U.K.-based crypto exchanges will now have to pay a new digital service tax after an update to the regulations for Her Majesty’s Revenue and Customers (HMRC), a report from Finbold says.
The tax was debuted in April as a method of getting big tech companies to pay the right amount.
The exchanges won’t qualify for an exemption to financial markets, as the HMRC doesn’t recognize digital assets as financial instruments.
The world has been reckoning as of late with the general mode of how crypto is to be treated moving forward. HMRC has said that, because bitcoin and other crypto doesn’t represent money or financial contracts, exchanges won’t gain anything from the exemption for online financial markets.
The idea of paying a digital service tax, too, has been met with animosity – Ian Taylor, CryptoUK director, called the move “regressive.” He said the laws of the Financial Conduct Authority, as well, would be harmful.
U.K. regulators have been undergoing a trend of harshness toward crypto exchanges – including banning Binance from the U.K. for its inefficient anti-money-laundering rules.

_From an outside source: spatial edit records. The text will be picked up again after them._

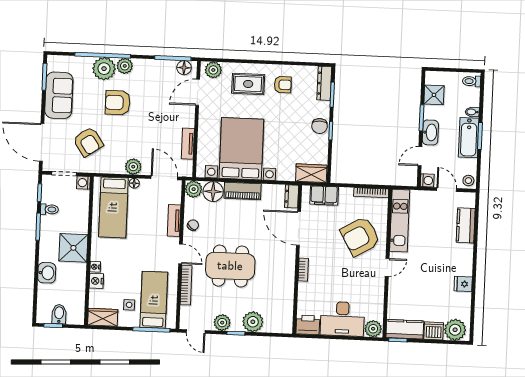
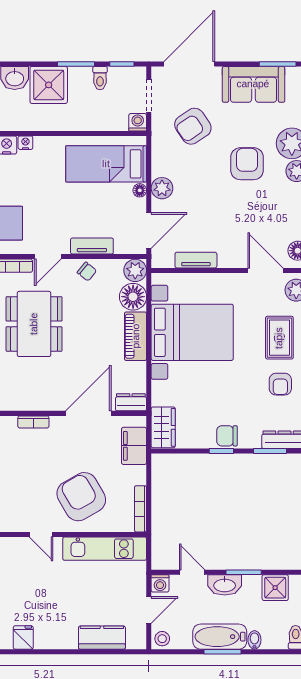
shower: (73, 248) -> (49, 85), moved

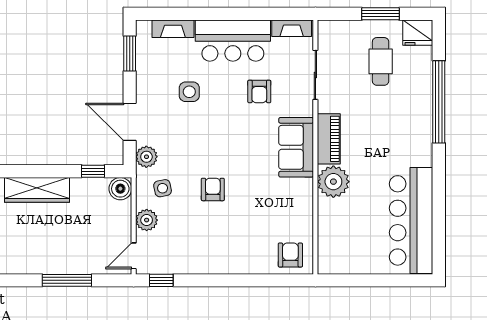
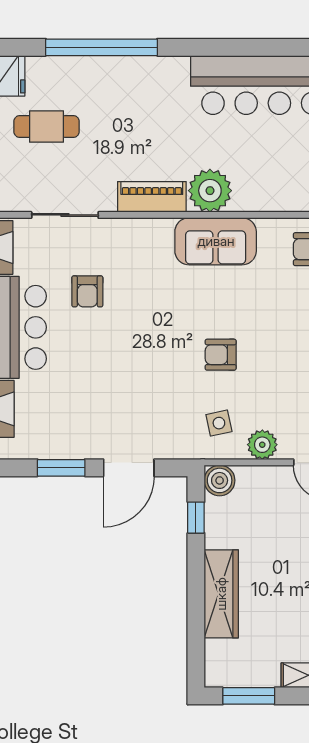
window: (130, 54) -> (61, 468), moved
armchair: (259, 91) -> (87, 291), turned 90
side table: (189, 92) -> (88, 387), removed
sofa: (296, 147) -> (216, 241), moved
plant: (146, 157) -> (176, 445), removed

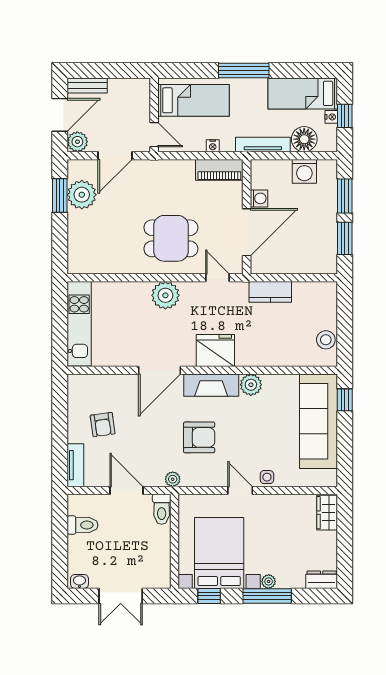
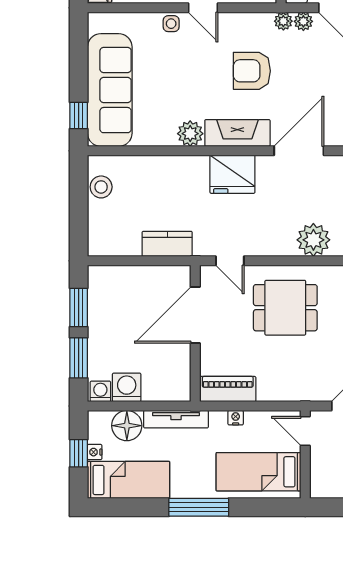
washing machine: (259, 198) -> (100, 391), moved, turned 90
plant: (165, 295) -> (313, 240), moved
plant: (156, 479) -> (303, 21), added

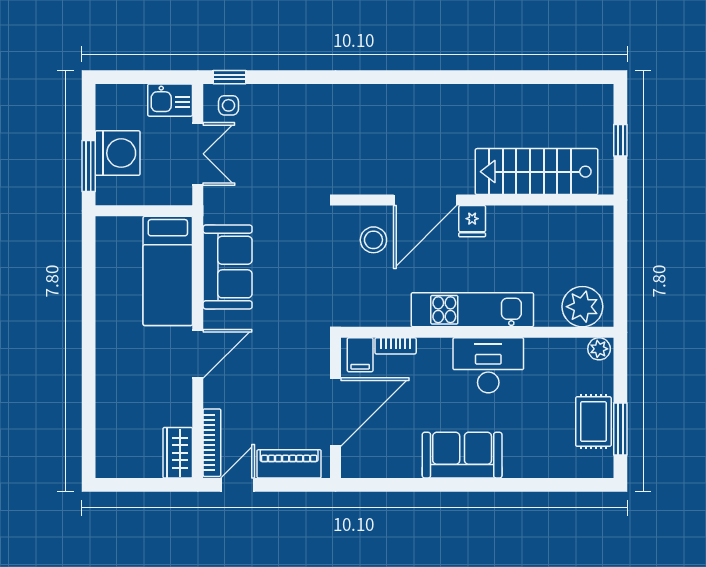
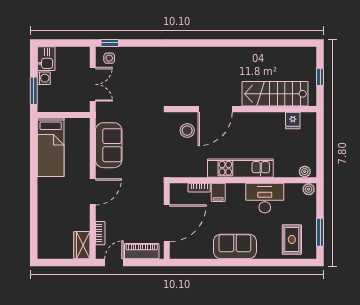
kitchen sink: (170, 100) -> (46, 59), moved, turned -90
washing machine: (118, 153) -> (44, 78), width x0.53, depth x0.53
fridge: (472, 221) -> (293, 120), moved
bed: (168, 271) -> (51, 147), moved
plant: (582, 307) -> (305, 172), width x0.53, depth x0.53
filing cabinet: (360, 355) -> (218, 192), moved
desk: (488, 365) -> (265, 198), moved
rug: (593, 422) -> (292, 239), moved
bookcase: (212, 443) -> (100, 233), width x0.64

The newest laws just add to the pile which the report calls “murky,” in that there aren’t any taxes on crypto assets in the U.K. — and anyone holding them as a personal investment will face capital gains taxes on their earnings.
PYMNTS reports that Bank of England governor Andrew Bailey has blamed crypto on a new spate of illicit activity.
He said he thinks the new digital mode of payment “is providing another means of payment for people who want to conduct criminal activity.”
Other big names in finance have echoed the concerns. J.P. Morgan CEO Jamie Dimon has said there inevitably would be more crypto regulations and that digital assets “can be real,” and that government would, as such, regulate them.
“No matter what anyone in the room thinks, nor what any libertarian thinks, nor what anyone thinks about it, government’s going to regulate it,” Dimon said.